Pero innumerables otros estadounidenses no tienen esa opción. De hecho, cuanto menos dinero gana, menos probabilidades tendrá de poder trabajar de forma remota. Al carecer de ahorros y seguro de salud, estos trabajadores en un empleo precario tienen que mantener sus conciertos o trabajos marginales, si tienen la suerte de tener alguno, sólo para llegar a fin de mes. A medida que lo hacen, corren el riesgo de infectarse y llevar el virus a casa a sus familias, que, como las personas pobres de todo el mundo, ya son más propensas a estar enfermas y menos capaces de navegar por complejos laberintos de atención de la salud. Así que el coronavirus está calando más rápido a través de los barrios que son estrechos, estresantes y sombríos. Sobre todo, mata desproporcionadamente a los negros.
Incluso en países sin largas historias de segregación racial, el virus prefiere algunos códigos postales sobre otros. Esto se debe a que todo conspira para hacer que cada barrio tenga su propio perfil sociológico y epidemiológico, desde los ingresos promedio y la educación hasta el tamaño de los apartamentos y la densidad de población, desde los hábitos nutricionales hasta los patrones de abuso doméstico. En la zona del euro, por ejemplo, los hogares de altos ingresos tienen en promedio casi el doble de espacio habitable que los de la parte inferior: 72 metros cuadrados contra sólo 38.

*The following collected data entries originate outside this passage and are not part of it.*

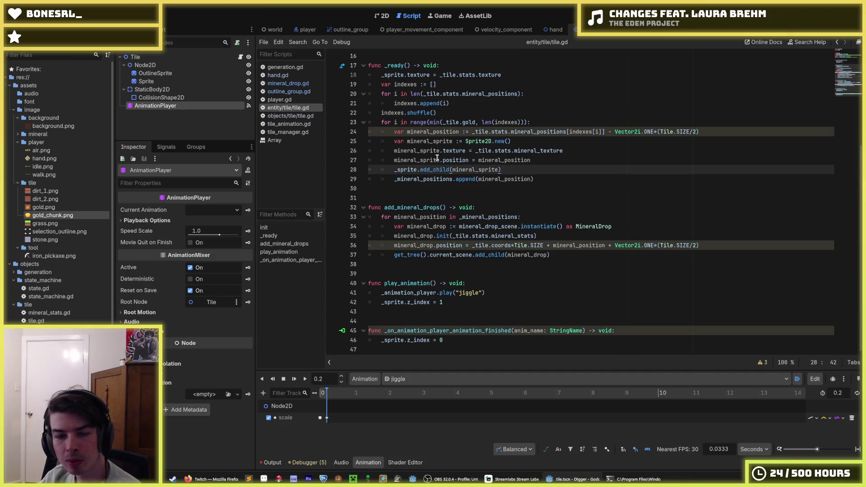
click(227, 57)
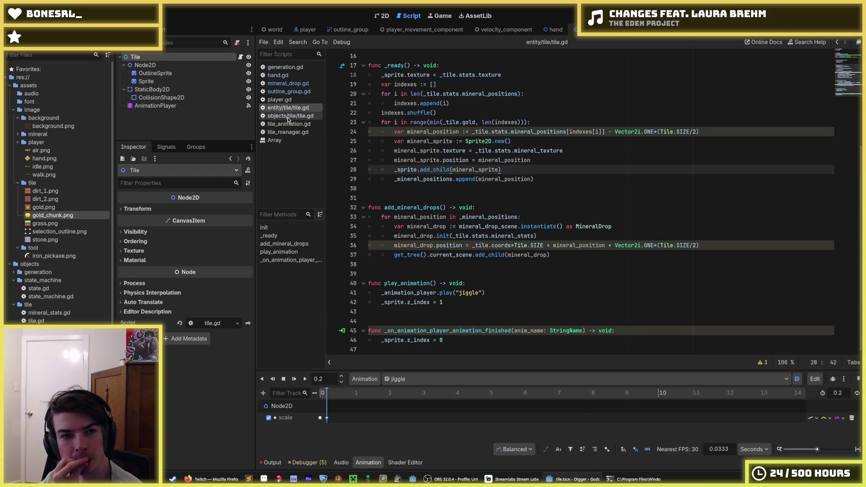
click(288, 118)
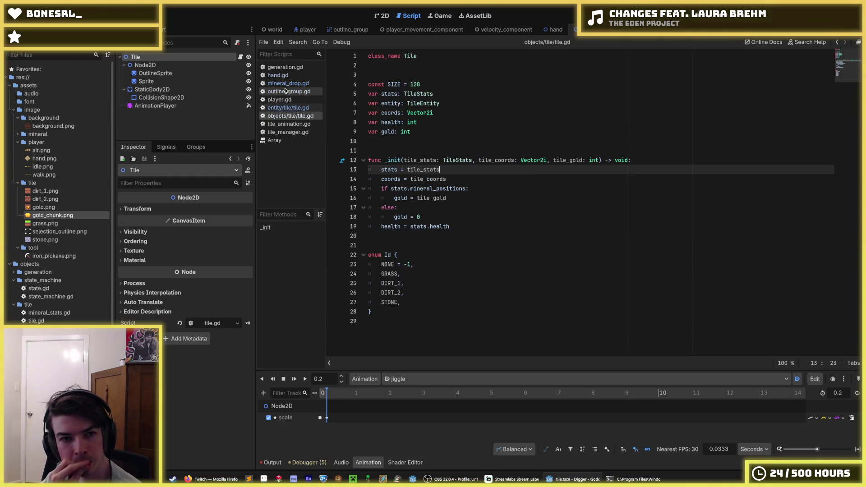
click(288, 83)
scroll(down, 3)
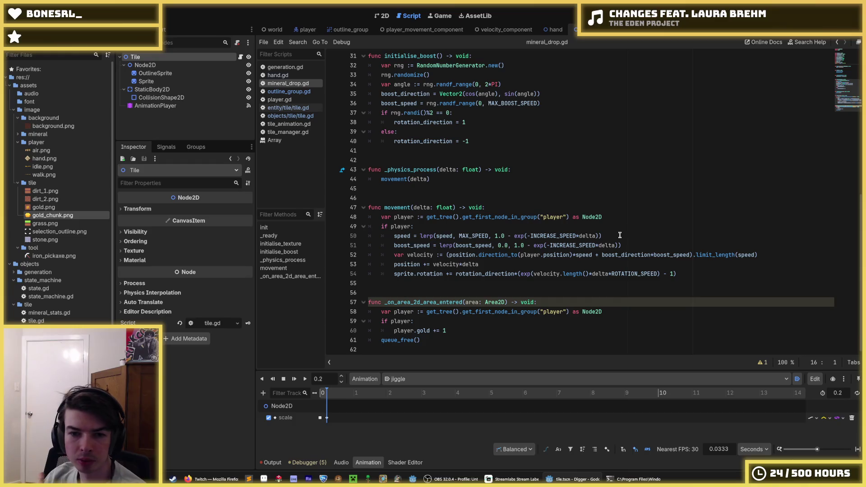
Copy the speed lerp line (line 50) from mineral_drop.gd
drag(620, 235, 586, 230)
drag(476, 226, 395, 236)
right_click(395, 236)
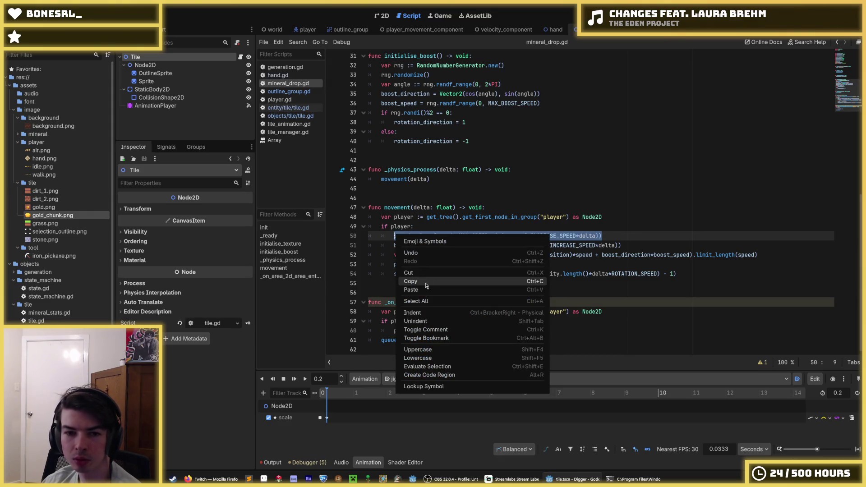
click(412, 281)
Browse the tile, player and outline_group scripts, ending on tile_manager.gd's damage code
click(437, 252)
click(279, 108)
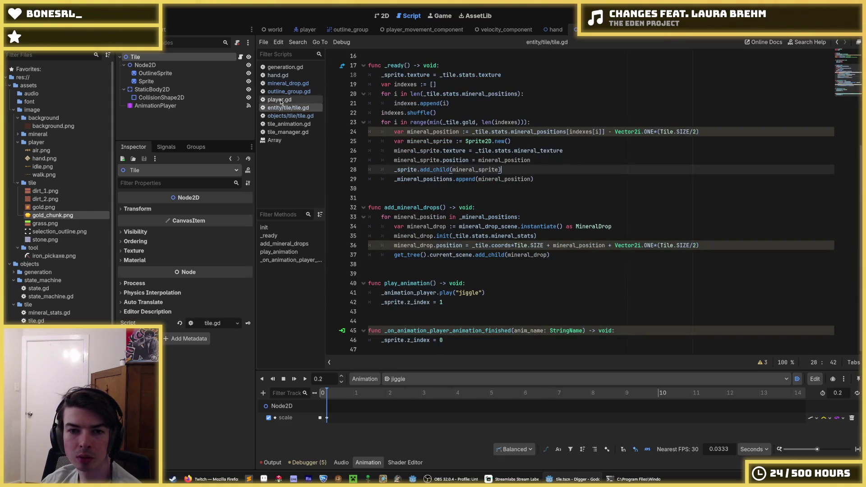
click(280, 102)
click(289, 92)
click(287, 83)
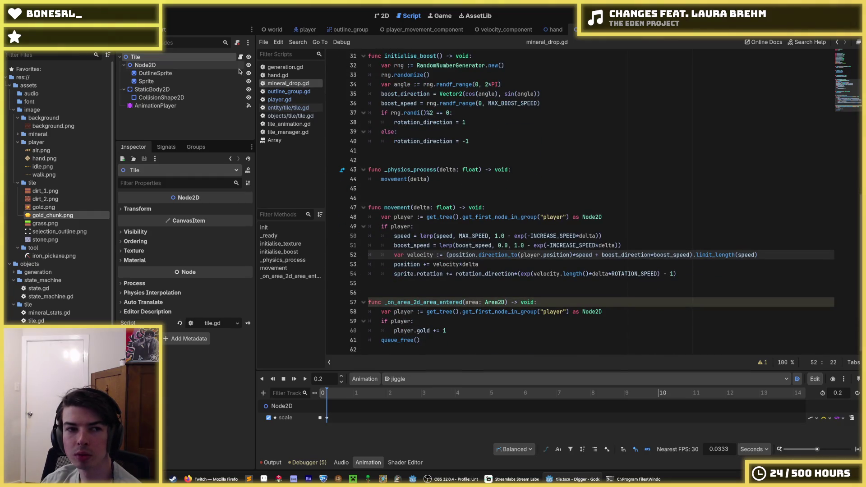
click(241, 57)
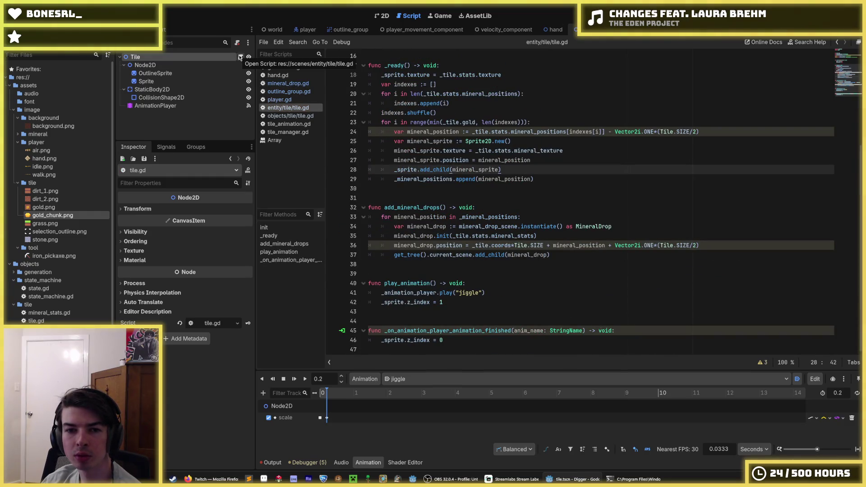
scroll(up, 3)
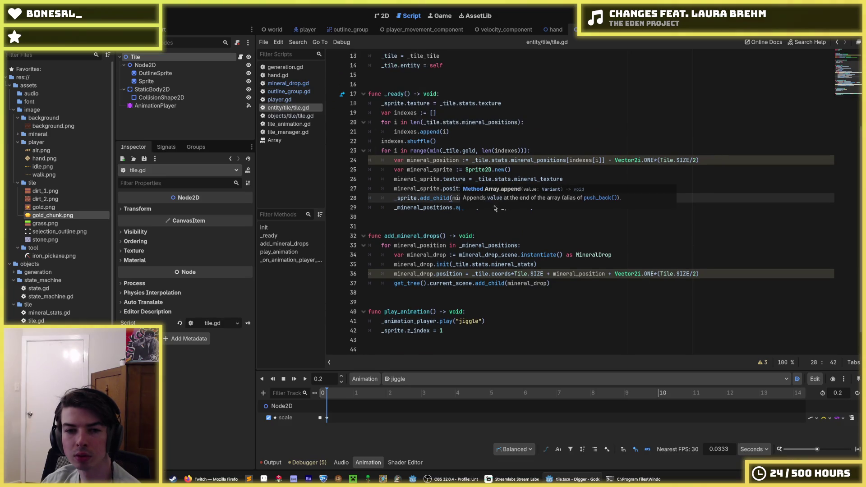
scroll(up, 3)
scroll(down, 3)
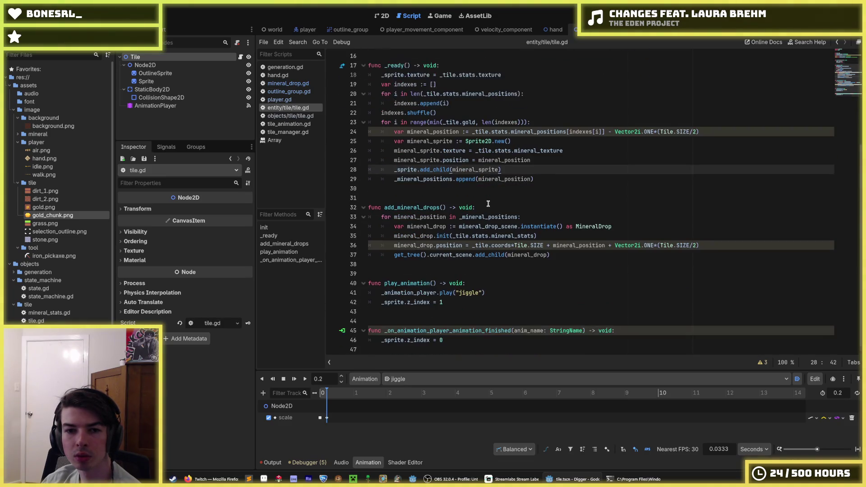
click(539, 233)
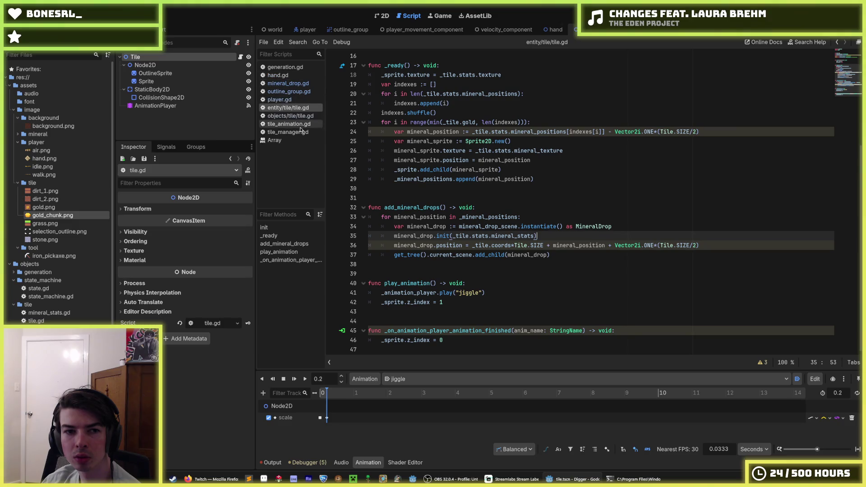
click(291, 132)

Las diferencias entre las naciones son aún mayores. Para aquellos que viven en un chabola en la India o Sudáfrica, no hay tal cosa como “distancia social”, porque toda la familia duerme en una habitación. No se discute si usar máscaras porque no las hay. Más lavado de manos es un buen consejo, a menos que no haya agua corriente.
Y así va, dondequiera que aparezca SARS-CoV-2. La Organización Internacional del Trabajo ha advertido que destruirá 195 millones de puestos de trabajo en todo el mundo y reducirá drásticamente los ingresos de otros 1.250 millones de personas. La mayoría de ellos ya eran pobres. A medida que su sufrimiento empeora, también lo hacen otros flagelos, desde el alcoholismo y la drogadicción hasta la violencia doméstica y el abuso infantil, dejando a poblaciones enteras traumatizadas, tal vez permanentemente.
En este contexto, sería ingenuo pensar que, una vez que esta emergencia médica haya terminado, los países individuales o el mundo pueden continuar como antes. La ira y la amargura encontrarán nuevos puntos de venta. Los primeros presagios incluyen millones de brasileños golpeando ollas y sartenes desde sus ventanas para protestar contra su gobierno, o prisioneros libaneses amotinados en sus cárceles superpobladas.
Con el tiempo, estas pasiones podrían convertirse en nuevos movimientos populistas o radicales, con la intención de barrer a un lado cualquier régimen que definan como enemigo. Por lo tanto, la gran pandemia de 2020 es un ultimátum para aquellos de nosotros que rechazamos el populismo. Exige que pensemos más duro y con más audacia, pero aún pragmáticamente, sobre los problemas subyacentes a los que nos enfrentamos, incluida la desigualdad. Es una llamada de atención a todos los que esperan no sólo sobrevivir al coronavirus, sino sobrevivir en un mundo en el que vale la pena vivir.